How to Become a Christian
I stand before a class of boys, holding on a leaf an ugly-looking creature, and ask them, “What is this?”
“A caterpillar.”
“Are you certain it is not a butterfly?”
“It is nothing like a butterfly,” they answer. “It is a caterpillar.”
I put this ugly-looking worm into a showcase. Later, holding something before the boys, I ask, “What is this?”
“It is a chrysalis,” they reply.
“What is a chrysalis?”
“It is the shell made by the caterpillar.”
I place the chrysalis back into the showcase.
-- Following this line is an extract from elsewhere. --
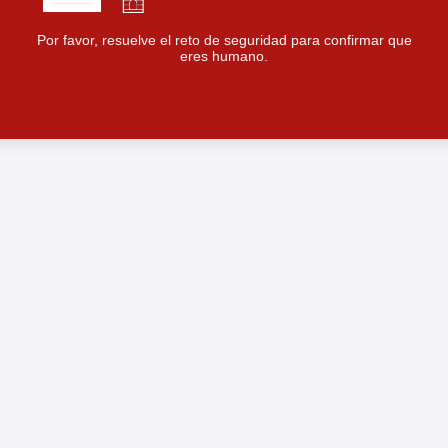
Por favor, resuelve el reto de seguridad para confirmar que
eres humano.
A few days later, standing before the boys and again holding an object up to view, I ask, “Who can tell what this is?”
They answer in a breath, “That is a butterfly.”
“Are you certain,” I question, “that it is not a caterpillar?”
“Certainly it is not a caterpillar. It is a butterfly.” The boys know that a caterpillar is not a butterfly and also that a butterfly is not a caterpillar.
“But, you said awhile ago that it was a caterpillar; now you say it is not one. This is a mystery. Who can explain it?”
One bright boy holds up his hand. “It was a caterpillar, but it died to its old life. It was in that chrysalis tomb like a dead thing. The old caterpillar life passed away, and a new life came forth. A butterfly life. This butterfly is a new creature with a new life. All its habits, all its manner of life are entirely new.”
The boy is right. He has told the story, too, of how the sinner becomes a Christian. He must die to the old life of sin. Out of that death springs forth the Christian life. The Christian is a new creation. He is as distinct from the sinner as the butterfly is from the caterpillar.